#### AVAILABLE DATA ####
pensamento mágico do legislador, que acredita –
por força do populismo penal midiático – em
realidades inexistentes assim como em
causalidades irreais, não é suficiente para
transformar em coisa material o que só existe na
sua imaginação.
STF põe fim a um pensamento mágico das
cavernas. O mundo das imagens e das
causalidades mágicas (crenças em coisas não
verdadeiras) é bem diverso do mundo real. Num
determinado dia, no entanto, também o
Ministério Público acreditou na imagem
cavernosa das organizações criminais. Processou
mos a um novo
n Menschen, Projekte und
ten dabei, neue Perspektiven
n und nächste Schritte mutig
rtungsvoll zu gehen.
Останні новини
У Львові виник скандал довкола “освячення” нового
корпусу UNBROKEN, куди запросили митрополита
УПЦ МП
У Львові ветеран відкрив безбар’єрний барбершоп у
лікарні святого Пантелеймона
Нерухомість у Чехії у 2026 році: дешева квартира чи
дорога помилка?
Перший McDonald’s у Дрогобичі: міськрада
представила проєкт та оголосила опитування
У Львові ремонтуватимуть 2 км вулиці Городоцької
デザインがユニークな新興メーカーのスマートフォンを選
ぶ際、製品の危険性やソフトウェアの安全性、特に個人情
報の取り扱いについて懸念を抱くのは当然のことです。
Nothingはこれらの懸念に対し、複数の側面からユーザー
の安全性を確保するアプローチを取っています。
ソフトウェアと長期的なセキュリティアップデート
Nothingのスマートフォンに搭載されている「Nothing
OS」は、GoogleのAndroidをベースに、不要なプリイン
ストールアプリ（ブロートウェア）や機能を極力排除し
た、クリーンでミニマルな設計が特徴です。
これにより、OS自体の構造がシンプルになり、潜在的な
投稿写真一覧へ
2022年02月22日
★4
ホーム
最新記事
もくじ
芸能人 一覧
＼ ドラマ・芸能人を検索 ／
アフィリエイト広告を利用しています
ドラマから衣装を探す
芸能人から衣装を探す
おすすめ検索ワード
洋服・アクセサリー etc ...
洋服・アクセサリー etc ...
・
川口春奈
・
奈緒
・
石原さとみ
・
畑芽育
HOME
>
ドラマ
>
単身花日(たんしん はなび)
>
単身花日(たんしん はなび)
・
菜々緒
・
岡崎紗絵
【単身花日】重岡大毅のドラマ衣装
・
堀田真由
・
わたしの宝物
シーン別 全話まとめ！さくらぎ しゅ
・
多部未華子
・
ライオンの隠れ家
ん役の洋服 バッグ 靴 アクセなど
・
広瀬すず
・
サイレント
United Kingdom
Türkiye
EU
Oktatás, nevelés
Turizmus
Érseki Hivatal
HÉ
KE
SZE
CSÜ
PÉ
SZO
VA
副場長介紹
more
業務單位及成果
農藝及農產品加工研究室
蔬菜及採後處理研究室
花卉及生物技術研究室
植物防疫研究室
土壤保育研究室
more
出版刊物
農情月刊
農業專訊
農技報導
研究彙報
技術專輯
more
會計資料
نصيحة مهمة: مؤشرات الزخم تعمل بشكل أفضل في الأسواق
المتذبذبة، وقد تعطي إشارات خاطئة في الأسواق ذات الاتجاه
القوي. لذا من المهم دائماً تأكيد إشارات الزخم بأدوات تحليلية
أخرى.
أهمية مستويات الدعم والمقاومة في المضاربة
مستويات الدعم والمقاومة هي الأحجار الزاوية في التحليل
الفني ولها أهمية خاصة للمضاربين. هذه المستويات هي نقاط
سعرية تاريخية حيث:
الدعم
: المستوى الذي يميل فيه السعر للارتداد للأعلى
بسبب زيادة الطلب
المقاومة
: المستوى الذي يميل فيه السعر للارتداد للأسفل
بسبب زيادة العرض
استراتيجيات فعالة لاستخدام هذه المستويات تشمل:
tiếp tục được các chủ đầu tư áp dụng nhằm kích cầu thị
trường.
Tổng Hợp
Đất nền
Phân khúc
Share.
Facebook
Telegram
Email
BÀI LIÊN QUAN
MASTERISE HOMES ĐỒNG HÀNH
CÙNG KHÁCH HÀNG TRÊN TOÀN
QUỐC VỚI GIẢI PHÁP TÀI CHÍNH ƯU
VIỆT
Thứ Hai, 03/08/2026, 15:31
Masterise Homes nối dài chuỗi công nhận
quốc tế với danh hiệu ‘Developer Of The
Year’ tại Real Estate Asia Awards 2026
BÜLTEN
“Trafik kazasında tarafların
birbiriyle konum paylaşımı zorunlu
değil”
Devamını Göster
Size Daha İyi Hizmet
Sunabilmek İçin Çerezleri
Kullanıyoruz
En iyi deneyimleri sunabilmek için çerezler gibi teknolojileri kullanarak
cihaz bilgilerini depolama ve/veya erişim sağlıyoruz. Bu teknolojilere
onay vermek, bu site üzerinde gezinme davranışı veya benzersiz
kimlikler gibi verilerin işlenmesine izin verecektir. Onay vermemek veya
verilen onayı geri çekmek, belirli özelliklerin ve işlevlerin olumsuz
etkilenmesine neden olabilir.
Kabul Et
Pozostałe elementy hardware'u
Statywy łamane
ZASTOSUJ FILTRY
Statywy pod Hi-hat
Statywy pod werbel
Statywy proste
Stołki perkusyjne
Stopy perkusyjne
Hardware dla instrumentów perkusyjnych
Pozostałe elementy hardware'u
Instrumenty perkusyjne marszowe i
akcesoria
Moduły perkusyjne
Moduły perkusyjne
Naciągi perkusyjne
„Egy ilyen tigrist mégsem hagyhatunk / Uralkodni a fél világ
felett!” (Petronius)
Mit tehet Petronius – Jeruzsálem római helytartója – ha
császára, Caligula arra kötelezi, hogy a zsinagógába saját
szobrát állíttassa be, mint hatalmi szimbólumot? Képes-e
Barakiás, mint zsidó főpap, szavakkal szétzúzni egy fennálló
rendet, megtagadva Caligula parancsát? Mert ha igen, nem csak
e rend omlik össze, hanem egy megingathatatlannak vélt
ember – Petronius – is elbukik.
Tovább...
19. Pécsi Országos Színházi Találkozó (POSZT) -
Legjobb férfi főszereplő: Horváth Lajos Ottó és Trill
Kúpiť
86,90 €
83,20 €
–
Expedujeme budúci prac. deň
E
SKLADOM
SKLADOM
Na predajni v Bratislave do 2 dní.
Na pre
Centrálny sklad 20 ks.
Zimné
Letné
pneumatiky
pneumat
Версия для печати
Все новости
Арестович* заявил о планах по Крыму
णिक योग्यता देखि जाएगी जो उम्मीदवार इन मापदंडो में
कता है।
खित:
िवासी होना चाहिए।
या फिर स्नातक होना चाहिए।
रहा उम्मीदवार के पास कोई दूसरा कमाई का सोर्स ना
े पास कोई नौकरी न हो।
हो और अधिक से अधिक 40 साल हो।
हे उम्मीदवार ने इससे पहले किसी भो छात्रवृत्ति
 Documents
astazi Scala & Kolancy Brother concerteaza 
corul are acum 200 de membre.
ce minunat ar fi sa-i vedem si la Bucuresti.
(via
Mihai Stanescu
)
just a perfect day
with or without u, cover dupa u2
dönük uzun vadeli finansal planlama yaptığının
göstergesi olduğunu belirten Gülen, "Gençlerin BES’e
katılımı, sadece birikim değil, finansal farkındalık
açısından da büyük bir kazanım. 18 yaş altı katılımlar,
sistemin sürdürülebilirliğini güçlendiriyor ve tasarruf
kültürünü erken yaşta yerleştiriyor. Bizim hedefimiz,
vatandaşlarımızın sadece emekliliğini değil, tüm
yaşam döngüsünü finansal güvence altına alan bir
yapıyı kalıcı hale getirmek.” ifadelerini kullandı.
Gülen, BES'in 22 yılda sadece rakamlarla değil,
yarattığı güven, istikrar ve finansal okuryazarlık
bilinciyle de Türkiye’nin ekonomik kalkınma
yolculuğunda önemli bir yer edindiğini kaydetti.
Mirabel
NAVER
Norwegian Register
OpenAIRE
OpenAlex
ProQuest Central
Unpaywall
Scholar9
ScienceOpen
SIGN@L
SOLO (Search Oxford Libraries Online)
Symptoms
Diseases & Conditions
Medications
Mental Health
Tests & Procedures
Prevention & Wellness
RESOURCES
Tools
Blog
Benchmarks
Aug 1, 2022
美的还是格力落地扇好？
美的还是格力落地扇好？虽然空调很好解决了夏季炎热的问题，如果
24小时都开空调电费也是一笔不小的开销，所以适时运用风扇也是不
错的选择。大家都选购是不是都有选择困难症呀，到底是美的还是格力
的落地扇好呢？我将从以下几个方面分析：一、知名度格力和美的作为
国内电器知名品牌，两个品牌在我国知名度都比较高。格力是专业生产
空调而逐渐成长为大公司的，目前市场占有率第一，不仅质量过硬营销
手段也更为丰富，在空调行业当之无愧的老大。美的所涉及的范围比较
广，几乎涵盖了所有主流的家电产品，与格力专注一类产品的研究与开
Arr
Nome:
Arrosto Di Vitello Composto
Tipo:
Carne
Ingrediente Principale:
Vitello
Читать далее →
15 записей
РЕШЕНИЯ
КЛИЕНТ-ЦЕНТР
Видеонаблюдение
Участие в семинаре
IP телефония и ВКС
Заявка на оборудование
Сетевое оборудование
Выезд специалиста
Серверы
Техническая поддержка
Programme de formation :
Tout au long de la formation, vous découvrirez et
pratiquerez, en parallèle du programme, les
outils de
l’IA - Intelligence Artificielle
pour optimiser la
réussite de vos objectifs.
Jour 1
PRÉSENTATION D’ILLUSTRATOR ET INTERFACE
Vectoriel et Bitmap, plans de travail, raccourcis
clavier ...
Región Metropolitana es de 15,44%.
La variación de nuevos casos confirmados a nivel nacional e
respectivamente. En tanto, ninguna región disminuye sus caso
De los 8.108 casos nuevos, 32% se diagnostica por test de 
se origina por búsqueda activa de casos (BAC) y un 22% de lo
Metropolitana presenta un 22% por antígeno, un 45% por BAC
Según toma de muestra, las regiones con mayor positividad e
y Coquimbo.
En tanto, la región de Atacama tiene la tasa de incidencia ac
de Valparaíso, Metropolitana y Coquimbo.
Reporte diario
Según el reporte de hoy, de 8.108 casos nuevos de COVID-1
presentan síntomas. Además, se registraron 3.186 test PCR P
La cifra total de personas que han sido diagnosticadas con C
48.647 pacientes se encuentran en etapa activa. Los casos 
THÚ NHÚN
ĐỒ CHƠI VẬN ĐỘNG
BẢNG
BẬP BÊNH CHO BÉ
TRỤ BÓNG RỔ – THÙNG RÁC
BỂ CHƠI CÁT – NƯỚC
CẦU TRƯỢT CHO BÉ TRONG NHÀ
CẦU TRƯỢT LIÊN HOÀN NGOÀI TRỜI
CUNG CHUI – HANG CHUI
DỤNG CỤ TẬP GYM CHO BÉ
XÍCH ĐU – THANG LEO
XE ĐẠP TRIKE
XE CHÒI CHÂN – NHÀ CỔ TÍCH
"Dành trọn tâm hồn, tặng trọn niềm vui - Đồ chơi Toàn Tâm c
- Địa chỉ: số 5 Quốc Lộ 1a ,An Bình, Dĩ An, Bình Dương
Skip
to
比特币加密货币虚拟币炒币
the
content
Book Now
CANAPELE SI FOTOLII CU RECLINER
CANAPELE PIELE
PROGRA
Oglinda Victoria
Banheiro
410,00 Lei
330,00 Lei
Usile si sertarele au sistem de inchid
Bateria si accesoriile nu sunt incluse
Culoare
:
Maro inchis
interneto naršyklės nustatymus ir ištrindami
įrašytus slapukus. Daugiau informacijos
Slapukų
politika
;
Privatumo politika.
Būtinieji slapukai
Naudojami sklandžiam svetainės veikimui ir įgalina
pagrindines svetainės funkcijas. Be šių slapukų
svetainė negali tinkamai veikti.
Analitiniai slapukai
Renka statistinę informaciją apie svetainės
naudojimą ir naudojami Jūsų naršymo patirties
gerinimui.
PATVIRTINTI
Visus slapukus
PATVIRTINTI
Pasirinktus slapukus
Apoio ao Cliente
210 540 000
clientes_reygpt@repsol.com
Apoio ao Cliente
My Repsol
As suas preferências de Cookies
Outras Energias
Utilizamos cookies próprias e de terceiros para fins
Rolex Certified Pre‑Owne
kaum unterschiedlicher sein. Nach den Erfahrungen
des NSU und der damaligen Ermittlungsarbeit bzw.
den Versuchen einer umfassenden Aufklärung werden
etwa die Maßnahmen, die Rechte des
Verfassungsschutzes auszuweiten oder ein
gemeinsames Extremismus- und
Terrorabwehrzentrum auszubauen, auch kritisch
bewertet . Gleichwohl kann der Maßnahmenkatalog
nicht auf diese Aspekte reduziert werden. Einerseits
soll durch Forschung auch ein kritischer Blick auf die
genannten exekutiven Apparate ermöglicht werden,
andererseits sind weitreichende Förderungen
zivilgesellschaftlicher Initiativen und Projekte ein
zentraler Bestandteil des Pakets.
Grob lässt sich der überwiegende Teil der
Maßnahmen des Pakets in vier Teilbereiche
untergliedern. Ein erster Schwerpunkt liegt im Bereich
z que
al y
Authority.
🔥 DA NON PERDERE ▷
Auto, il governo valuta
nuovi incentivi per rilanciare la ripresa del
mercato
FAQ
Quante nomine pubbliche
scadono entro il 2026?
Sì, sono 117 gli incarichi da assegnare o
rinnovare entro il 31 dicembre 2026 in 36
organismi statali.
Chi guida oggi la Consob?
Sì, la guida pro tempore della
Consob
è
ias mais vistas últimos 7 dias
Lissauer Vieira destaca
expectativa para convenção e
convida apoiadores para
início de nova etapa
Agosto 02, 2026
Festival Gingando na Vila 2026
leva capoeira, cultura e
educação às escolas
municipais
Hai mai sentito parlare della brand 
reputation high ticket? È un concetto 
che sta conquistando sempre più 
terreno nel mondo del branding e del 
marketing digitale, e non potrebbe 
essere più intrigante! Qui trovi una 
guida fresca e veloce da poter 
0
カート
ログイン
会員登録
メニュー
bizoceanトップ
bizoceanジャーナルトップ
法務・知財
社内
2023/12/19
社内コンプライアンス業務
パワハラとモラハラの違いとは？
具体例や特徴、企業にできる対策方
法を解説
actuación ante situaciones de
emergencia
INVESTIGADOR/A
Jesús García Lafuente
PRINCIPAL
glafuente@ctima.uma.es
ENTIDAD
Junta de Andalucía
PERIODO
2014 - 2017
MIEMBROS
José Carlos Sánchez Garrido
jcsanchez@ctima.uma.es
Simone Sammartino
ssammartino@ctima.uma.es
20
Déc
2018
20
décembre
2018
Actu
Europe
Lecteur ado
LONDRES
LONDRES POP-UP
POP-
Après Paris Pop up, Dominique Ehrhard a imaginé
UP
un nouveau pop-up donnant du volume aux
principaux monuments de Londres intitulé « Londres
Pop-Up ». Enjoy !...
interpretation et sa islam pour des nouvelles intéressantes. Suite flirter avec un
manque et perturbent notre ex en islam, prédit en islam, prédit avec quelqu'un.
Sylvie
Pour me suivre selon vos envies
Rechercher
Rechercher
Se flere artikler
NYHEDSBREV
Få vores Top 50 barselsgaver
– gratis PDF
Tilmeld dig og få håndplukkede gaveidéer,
####
__WHAT IS BEING ASKED__: Write out the lines of the entries above as a numbered list, leaving out any blank lines. Start with the first line of the entries and end with the line that contains "causalidades mágicas (crenças em coisas não", including both.

__COMPLETED EXERCISE__:
1. pensamento mágico do legislador, que acredita –
2. por força do populismo penal midiático – em
3. realidades inexistentes assim como em
4. causalidades irreais, não é suficiente para
5. transformar em coisa material o que só existe na
6. sua imaginação.
7. STF põe fim a um pensamento mágico das
8. cavernas. O mundo das imagens e das
9. causalidades mágicas (crenças em coisas não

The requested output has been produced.